RepoPull is a Python-based tool for automated library scanning and dependency management. It pulls repository metadata, scans for known vulnerabilities, and helps maintain a clean dependency tree.

Key Features

  • Automated library manifest discovery
  • Vulnerability scanning integration (Snyk)
  • Recursive dependency resolution
  • Dockerized deployment support

Architecture

# Core scanning logic
class RepoScanner:
    def __init__(self, repo_path: str):
        self.repo_path = repo_path
        self.manifests = []
    
    def discover_manifests(self):
        """Find all dependency manifests in the repo."""
        patterns = ['requirements.txt', 'Pipfile', 'pyproject.toml', 'package.json']
        for pattern in patterns:
            matches = Path(self.repo_path).rglob(pattern)
            self.manifests.extend(matches)
        return self.manifests

    def scan_dependencies(self):
        """Parse manifests and extract dependency trees."""
        deps = {}
        for manifest in self.manifests:
            with open(manifest) as f:
                content = f.read()
            deps[manifest.name] = self._parse_manifest(content)
        return deps

Git History

The project has evolved through several iterations:

commit a1b2c3d4e5f6a7b8c9d0e1f2a3b4c5d6e7f8a9b0
Author: CaptainStinkRat
Date:   Mon Aug 12 2024

    feat: Add recursive dependency resolution
    
    Implements nested dependency scanning with depth limits
    to prevent infinite loops in cyclic dependency graphs.

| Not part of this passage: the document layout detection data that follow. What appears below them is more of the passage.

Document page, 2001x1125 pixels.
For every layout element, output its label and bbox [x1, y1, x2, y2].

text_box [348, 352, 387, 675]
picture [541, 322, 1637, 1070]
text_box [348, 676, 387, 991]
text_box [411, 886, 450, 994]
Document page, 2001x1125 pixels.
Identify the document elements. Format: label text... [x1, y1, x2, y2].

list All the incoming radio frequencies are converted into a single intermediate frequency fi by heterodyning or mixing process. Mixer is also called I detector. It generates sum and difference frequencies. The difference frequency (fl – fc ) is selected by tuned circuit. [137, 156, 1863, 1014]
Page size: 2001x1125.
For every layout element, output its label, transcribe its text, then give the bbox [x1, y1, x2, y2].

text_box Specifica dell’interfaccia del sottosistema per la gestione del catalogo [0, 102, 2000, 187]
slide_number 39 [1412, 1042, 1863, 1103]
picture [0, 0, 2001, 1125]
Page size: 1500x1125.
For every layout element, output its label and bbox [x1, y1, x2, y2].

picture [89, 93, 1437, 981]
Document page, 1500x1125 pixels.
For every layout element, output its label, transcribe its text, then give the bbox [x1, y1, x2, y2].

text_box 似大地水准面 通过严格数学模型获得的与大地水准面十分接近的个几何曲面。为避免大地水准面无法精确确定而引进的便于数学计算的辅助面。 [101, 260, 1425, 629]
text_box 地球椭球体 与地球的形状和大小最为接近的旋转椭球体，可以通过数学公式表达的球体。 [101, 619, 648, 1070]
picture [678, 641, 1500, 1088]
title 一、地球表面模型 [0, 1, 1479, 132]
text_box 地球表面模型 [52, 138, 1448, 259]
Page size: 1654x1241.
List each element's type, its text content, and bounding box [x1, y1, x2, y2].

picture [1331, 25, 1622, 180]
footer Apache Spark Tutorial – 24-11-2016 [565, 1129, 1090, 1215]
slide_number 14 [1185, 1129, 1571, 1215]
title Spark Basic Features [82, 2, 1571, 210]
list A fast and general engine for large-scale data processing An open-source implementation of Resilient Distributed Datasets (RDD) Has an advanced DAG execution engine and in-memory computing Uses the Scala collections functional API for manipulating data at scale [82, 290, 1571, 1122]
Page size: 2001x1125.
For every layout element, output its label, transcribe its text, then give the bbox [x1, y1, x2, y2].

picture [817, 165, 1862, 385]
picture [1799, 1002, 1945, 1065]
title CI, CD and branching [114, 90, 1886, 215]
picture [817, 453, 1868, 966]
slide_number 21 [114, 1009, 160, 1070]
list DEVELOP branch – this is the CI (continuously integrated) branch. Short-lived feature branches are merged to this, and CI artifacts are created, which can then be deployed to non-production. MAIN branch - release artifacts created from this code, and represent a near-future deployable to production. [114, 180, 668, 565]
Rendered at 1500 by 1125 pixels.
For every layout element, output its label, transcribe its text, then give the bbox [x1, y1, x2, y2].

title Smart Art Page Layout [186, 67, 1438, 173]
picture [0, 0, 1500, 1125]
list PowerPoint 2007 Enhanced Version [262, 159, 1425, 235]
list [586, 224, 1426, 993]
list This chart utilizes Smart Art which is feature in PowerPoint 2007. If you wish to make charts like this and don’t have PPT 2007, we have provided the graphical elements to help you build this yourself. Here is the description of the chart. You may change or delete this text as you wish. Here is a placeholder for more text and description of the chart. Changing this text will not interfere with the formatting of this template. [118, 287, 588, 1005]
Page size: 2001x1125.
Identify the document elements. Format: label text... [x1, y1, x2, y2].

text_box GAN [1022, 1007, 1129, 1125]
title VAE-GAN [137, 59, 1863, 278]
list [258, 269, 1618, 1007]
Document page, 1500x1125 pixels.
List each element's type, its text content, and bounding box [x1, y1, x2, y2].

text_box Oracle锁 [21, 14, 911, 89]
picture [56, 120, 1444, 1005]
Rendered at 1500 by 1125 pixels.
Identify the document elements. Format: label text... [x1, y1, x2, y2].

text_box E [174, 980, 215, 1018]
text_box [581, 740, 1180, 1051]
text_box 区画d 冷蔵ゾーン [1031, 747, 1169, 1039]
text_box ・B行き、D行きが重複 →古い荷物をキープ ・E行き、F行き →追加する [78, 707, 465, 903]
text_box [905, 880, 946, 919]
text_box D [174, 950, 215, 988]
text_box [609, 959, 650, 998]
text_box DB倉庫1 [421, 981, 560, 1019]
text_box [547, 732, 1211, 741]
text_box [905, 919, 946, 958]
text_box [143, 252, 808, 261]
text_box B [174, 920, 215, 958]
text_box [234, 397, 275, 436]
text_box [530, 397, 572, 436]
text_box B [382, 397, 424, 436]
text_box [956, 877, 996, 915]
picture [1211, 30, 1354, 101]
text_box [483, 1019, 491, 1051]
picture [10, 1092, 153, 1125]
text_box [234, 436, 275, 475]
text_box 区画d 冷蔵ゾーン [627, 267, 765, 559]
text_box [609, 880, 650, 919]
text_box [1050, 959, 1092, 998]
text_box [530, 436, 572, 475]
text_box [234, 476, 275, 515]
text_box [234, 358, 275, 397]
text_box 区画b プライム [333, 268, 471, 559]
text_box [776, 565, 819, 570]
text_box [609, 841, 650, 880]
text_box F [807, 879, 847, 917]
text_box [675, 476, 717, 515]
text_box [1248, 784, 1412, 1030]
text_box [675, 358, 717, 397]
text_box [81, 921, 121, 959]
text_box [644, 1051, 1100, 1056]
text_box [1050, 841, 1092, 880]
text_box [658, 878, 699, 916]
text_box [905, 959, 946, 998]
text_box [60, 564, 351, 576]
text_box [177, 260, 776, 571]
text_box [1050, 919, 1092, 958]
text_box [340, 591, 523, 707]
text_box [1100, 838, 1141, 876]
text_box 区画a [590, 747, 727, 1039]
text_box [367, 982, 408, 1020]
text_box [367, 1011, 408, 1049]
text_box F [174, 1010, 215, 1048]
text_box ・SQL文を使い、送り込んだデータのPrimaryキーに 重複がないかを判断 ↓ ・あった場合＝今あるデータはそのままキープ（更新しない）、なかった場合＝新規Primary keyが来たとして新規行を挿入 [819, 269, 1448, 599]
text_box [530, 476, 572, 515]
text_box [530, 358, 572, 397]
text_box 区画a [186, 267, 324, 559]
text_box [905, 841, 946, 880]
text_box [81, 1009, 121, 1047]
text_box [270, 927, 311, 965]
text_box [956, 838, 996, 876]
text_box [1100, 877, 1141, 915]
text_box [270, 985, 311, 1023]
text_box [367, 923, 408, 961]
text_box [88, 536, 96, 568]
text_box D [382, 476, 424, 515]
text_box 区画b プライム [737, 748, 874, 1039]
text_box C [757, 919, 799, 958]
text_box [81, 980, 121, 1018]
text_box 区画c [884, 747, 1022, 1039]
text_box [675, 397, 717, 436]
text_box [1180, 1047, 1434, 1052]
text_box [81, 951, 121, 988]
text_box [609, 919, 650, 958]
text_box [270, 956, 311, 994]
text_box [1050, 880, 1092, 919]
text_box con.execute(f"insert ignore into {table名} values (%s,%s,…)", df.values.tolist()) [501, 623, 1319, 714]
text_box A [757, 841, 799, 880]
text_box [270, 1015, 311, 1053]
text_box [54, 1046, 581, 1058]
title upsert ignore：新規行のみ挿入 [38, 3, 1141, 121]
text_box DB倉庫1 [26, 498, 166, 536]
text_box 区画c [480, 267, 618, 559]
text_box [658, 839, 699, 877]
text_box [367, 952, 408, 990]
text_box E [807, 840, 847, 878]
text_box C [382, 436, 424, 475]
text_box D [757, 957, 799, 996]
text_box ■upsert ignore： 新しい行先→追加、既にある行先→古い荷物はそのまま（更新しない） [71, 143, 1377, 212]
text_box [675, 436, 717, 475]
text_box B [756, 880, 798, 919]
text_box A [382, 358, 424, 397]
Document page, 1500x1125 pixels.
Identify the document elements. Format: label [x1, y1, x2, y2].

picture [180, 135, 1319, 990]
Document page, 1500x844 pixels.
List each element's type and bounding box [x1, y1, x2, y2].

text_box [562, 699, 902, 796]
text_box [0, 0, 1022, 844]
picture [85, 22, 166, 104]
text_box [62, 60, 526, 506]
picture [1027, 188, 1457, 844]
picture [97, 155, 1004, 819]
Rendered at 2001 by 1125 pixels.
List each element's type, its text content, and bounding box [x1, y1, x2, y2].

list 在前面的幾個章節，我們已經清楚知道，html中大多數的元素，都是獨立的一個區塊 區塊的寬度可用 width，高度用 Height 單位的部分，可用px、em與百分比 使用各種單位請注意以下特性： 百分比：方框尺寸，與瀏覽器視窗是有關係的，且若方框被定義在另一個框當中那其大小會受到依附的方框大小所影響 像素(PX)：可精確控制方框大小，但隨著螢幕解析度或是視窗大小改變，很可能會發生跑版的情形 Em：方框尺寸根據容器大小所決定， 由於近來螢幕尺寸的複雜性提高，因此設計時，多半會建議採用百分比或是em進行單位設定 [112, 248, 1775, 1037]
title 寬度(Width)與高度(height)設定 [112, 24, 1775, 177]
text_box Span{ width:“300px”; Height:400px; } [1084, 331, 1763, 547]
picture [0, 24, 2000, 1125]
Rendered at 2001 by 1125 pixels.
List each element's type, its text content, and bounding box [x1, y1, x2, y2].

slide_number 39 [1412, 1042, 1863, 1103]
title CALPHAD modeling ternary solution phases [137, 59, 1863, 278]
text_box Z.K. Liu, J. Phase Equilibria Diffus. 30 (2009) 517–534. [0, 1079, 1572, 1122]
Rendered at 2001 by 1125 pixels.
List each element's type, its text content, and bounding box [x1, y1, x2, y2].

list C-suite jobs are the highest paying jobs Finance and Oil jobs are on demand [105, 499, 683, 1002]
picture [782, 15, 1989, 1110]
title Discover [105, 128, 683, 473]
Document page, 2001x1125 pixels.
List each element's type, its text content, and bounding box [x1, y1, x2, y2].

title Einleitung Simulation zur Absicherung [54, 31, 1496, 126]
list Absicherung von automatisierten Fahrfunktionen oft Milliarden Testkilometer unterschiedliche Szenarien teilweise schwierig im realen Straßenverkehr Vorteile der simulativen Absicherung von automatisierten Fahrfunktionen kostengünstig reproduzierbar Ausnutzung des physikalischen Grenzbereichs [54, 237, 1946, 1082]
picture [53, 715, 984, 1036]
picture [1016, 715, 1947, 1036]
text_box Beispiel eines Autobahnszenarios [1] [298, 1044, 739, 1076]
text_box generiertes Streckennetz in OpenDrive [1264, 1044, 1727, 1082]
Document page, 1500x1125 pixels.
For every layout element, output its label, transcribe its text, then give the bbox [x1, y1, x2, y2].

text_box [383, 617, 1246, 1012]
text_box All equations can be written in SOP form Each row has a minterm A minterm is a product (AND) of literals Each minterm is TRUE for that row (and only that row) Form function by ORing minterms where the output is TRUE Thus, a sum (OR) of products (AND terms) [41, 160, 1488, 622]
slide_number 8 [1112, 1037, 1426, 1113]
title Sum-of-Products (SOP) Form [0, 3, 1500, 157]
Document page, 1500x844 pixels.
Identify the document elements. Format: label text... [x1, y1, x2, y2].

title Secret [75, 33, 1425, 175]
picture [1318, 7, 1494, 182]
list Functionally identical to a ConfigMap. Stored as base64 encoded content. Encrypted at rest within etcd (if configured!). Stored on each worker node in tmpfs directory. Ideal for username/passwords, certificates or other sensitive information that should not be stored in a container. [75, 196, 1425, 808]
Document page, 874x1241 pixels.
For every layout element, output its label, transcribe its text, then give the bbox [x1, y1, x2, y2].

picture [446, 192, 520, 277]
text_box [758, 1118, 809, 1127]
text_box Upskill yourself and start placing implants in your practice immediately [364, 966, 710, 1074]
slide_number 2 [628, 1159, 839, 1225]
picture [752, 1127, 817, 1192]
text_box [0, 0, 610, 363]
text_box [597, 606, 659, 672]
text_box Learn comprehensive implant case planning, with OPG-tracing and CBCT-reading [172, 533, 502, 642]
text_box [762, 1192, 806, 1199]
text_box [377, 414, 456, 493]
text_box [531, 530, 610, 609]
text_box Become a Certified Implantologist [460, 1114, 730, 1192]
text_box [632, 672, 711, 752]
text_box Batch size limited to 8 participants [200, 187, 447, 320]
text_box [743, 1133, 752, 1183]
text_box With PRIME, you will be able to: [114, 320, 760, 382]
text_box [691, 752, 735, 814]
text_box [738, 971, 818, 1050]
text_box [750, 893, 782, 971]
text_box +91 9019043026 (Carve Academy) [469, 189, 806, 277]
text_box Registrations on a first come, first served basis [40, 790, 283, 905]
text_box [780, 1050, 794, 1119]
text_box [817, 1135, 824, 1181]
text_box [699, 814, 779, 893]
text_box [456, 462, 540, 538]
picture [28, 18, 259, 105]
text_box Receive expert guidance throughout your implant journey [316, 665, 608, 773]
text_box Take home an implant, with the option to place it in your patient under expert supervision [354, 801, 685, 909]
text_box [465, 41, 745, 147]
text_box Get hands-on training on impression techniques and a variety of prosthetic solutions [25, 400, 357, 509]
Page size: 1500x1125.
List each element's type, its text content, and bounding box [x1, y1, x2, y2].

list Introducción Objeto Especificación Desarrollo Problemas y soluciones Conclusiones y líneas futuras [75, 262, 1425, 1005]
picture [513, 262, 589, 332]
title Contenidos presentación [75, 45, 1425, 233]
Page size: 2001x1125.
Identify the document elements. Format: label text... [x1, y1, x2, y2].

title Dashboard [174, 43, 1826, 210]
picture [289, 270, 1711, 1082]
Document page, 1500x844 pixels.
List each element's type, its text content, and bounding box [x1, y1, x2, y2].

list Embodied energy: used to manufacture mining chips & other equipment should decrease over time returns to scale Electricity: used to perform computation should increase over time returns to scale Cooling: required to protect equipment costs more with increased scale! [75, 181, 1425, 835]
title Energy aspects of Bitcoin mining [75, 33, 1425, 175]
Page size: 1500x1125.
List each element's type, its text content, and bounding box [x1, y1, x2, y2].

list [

commit b2c3d4e5f6a7b8c9d0e1f2a3b4c5d6e7f8a9b0c1
Author: CaptainStinkRat
Date:   Fri Jul 19 2024

    fix: Handle malformed requirements.txt entries
    
    Adds robust parsing for edge cases like:
    - Inline comments after package names
    - Version pinning with operators
    - Empty lines and whitespace

Deployment

The tool is containerized for easy deployment:

FROM python:3.11-slim
WORKDIR /app
COPY requirements.txt .
RUN pip install --no-cache-dir -r requirements.txt
COPY . .
CMD ["python", "-m", "repopull"]